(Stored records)

================================

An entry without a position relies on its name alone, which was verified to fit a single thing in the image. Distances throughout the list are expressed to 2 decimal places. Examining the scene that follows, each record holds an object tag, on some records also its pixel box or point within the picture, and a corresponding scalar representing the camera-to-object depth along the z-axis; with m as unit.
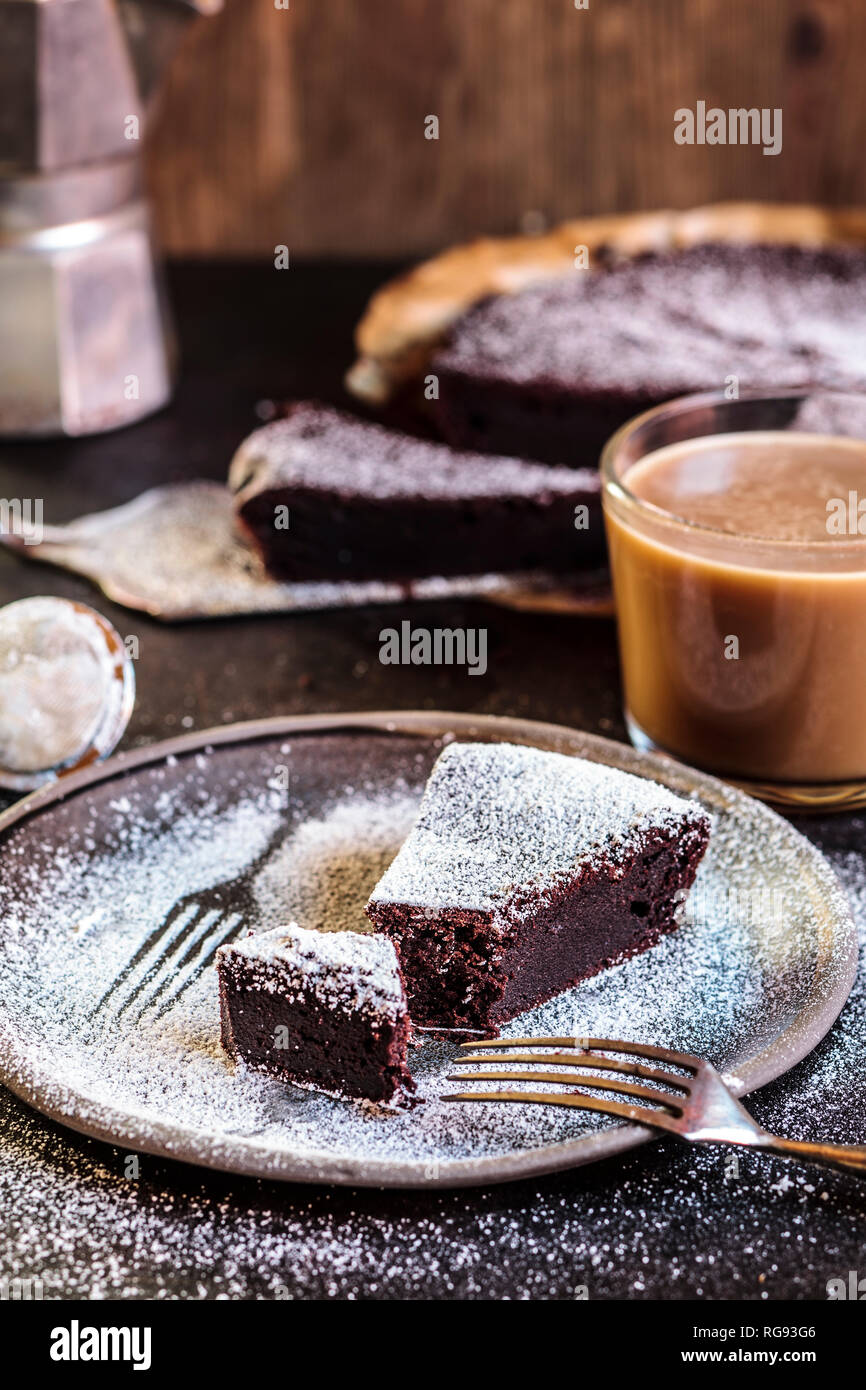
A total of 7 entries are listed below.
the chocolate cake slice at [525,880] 0.97
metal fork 0.91
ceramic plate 0.92
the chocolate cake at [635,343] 1.29
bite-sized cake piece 0.94
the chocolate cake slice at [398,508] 1.21
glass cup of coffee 1.04
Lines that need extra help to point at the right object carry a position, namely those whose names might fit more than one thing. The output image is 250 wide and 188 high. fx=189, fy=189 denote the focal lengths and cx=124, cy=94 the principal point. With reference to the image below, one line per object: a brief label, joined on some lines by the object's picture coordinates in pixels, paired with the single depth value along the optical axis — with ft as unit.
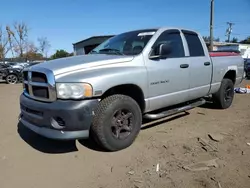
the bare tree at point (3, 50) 119.69
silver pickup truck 8.34
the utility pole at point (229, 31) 163.86
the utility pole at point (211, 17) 52.41
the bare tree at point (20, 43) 128.91
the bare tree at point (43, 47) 162.71
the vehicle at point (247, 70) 43.39
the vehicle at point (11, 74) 41.19
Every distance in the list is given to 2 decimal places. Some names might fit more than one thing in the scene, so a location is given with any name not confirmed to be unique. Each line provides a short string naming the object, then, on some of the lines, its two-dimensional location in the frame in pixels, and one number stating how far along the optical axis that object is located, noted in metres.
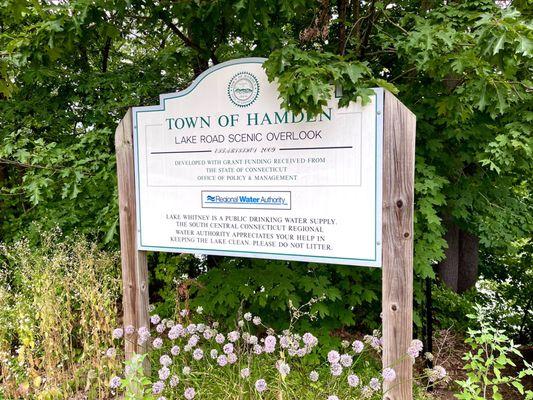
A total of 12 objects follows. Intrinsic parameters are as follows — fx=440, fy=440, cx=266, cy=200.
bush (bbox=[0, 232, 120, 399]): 3.02
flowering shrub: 2.36
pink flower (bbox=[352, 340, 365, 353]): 2.39
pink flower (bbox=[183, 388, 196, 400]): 2.40
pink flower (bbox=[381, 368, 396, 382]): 2.28
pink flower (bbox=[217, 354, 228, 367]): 2.48
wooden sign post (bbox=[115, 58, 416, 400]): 2.38
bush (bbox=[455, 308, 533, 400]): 2.21
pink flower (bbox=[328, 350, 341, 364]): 2.29
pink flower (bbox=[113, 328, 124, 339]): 2.80
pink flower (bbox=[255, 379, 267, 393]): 2.26
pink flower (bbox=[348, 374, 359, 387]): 2.22
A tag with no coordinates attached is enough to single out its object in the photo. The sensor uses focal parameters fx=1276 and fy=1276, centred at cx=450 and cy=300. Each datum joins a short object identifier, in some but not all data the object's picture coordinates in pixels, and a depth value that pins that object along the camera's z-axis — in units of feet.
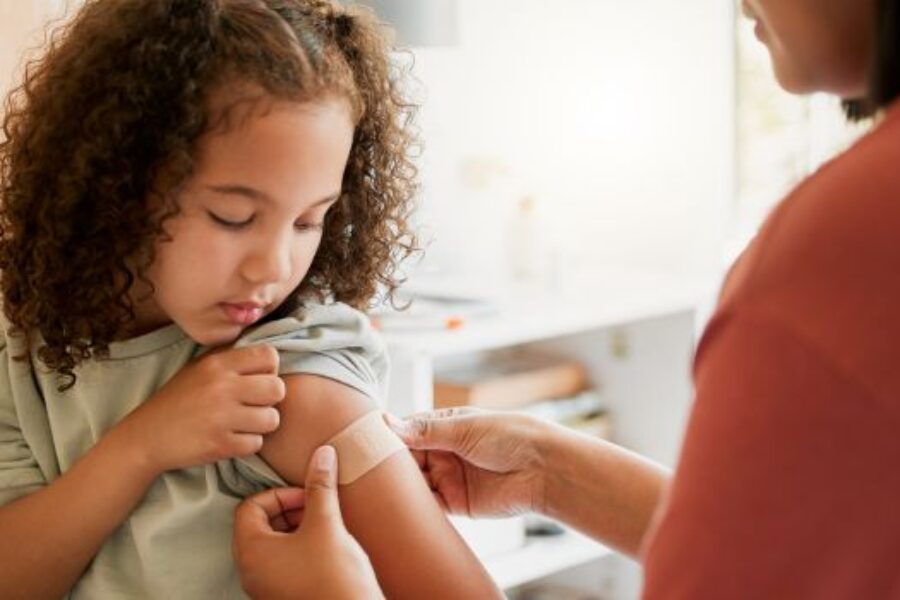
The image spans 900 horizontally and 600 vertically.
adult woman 2.11
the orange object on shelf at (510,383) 7.86
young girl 3.45
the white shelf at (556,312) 7.03
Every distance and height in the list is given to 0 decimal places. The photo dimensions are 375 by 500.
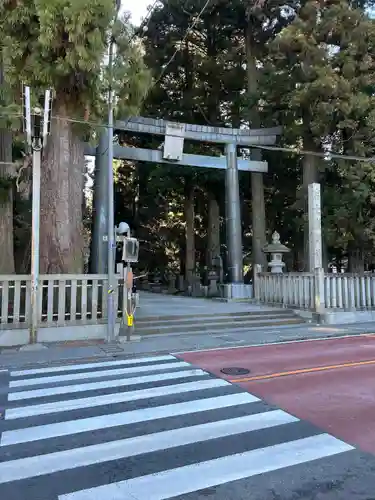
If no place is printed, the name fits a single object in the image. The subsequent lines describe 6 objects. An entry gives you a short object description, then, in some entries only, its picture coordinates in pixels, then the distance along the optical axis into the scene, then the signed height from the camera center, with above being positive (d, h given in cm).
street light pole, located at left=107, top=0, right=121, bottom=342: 1005 +88
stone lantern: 1712 +89
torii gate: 1633 +485
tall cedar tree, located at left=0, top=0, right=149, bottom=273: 926 +457
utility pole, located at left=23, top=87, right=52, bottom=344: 926 +199
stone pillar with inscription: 1330 +93
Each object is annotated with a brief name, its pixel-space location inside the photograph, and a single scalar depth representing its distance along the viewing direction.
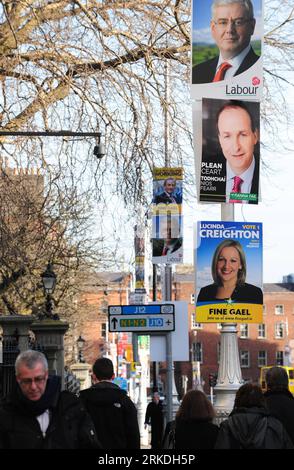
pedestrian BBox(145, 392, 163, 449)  23.08
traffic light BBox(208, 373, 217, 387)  84.69
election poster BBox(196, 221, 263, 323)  15.68
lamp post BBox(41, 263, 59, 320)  25.14
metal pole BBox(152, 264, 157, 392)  33.06
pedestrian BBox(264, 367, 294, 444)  9.64
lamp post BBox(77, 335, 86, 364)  48.81
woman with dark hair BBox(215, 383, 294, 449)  7.95
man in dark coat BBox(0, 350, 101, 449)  7.21
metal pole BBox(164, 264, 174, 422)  14.75
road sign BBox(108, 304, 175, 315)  15.11
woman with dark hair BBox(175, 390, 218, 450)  8.55
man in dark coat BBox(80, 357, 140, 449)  9.86
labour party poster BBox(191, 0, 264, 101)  15.91
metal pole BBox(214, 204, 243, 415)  17.97
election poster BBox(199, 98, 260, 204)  15.80
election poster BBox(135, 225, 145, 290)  23.16
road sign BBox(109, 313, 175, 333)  15.05
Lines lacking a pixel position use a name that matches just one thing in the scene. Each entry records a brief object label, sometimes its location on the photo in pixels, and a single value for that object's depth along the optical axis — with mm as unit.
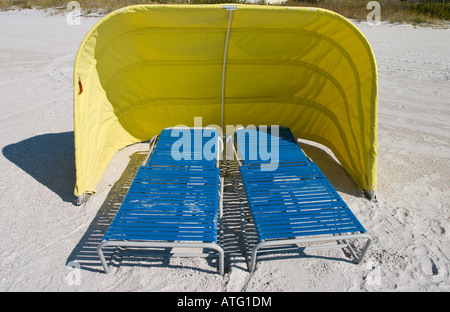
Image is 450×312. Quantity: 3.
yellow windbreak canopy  4723
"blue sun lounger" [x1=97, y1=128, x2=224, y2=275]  3664
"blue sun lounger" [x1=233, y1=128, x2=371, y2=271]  3732
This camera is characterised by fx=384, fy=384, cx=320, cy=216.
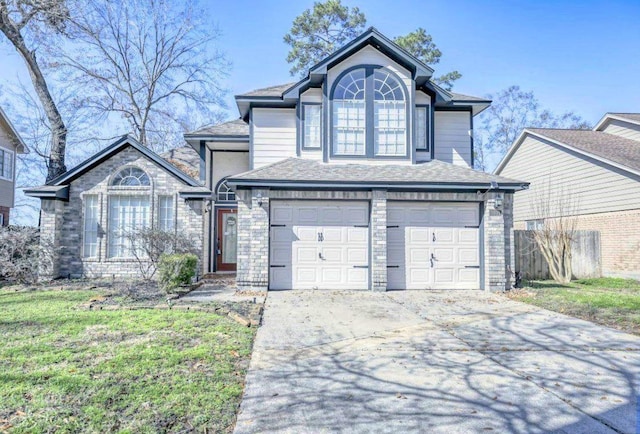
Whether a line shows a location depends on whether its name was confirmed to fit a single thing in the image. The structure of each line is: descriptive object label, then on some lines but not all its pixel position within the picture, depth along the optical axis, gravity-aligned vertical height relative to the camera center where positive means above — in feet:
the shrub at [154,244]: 35.45 -0.58
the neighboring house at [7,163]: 62.69 +12.61
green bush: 31.01 -2.68
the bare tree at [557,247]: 41.19 -0.77
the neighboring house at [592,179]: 43.21 +7.89
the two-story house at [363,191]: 32.96 +4.17
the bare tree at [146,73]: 67.46 +30.95
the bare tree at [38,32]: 52.44 +27.72
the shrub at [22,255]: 34.73 -1.68
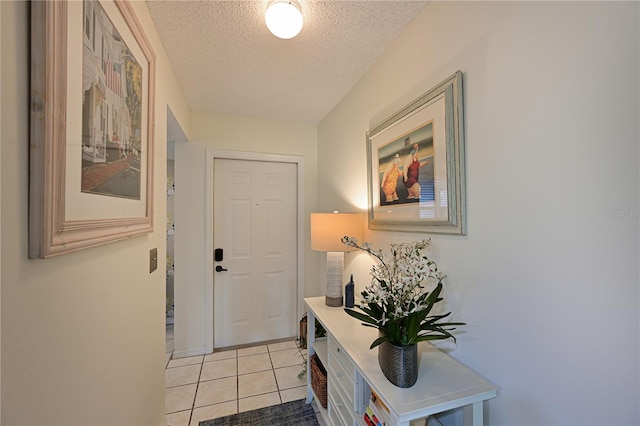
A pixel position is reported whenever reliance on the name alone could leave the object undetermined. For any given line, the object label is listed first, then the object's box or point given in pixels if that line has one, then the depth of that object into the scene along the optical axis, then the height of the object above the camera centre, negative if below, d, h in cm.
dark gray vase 93 -54
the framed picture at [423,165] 113 +26
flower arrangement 93 -32
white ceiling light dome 124 +97
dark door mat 168 -135
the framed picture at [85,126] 57 +25
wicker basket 160 -106
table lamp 176 -17
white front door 270 -38
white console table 87 -63
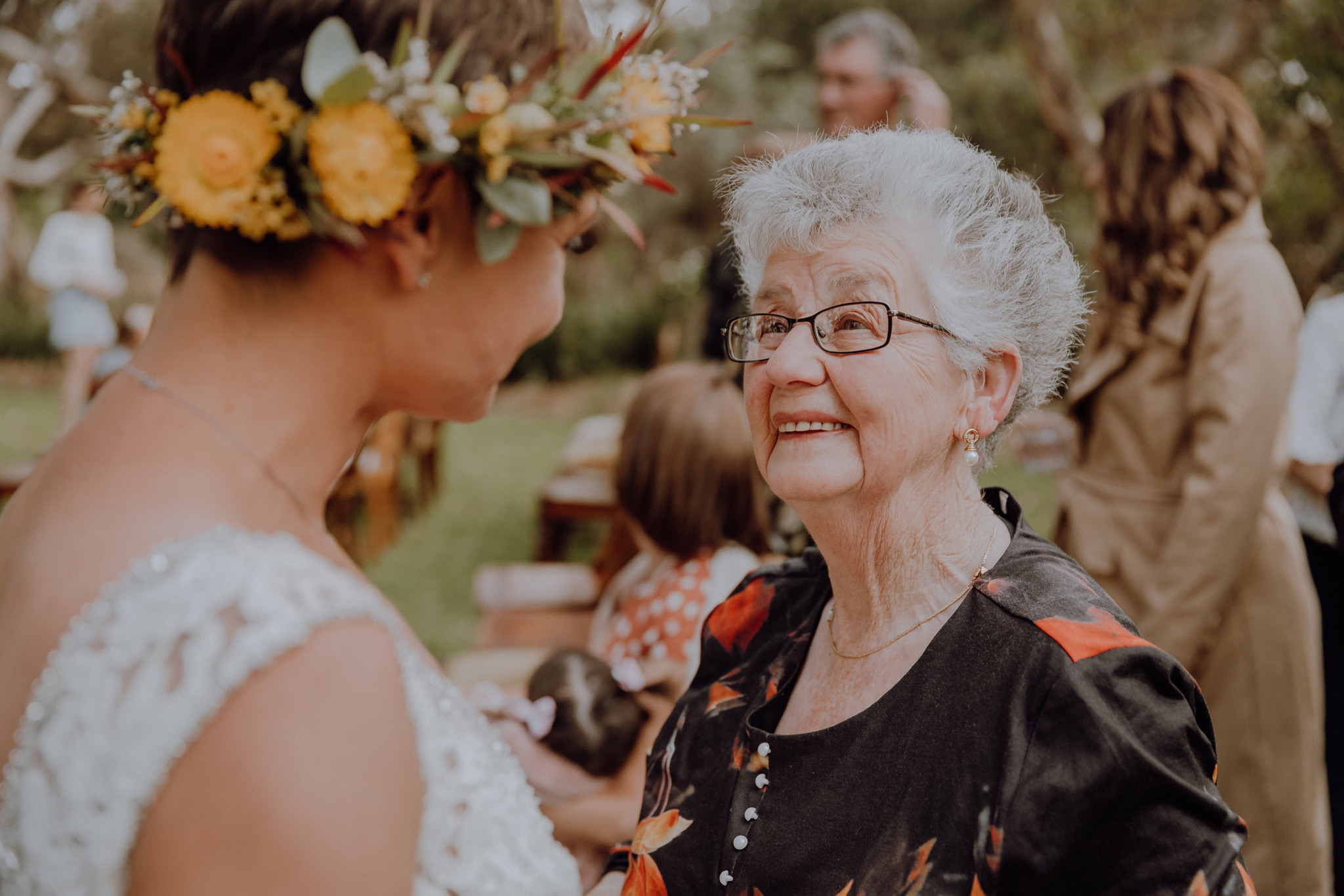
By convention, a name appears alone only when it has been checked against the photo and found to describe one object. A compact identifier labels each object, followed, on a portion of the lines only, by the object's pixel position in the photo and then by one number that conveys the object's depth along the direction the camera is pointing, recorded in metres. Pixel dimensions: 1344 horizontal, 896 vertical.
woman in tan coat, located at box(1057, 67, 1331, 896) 2.96
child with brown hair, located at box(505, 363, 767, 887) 3.03
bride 1.03
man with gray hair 4.22
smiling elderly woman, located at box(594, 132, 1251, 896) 1.44
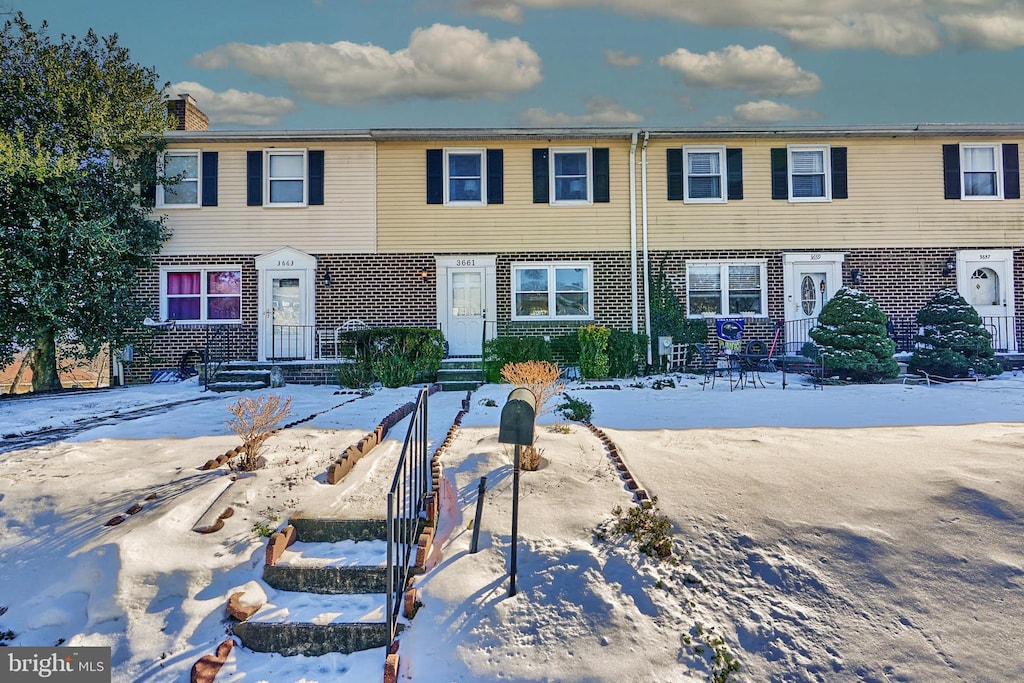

================================

▶ **WORK TO BE COMPLETED**
If a line contains the word "light", it counts; please state how many such lines the records above have, and nothing more.

▶ **RESPONSE TO THE TASK**
3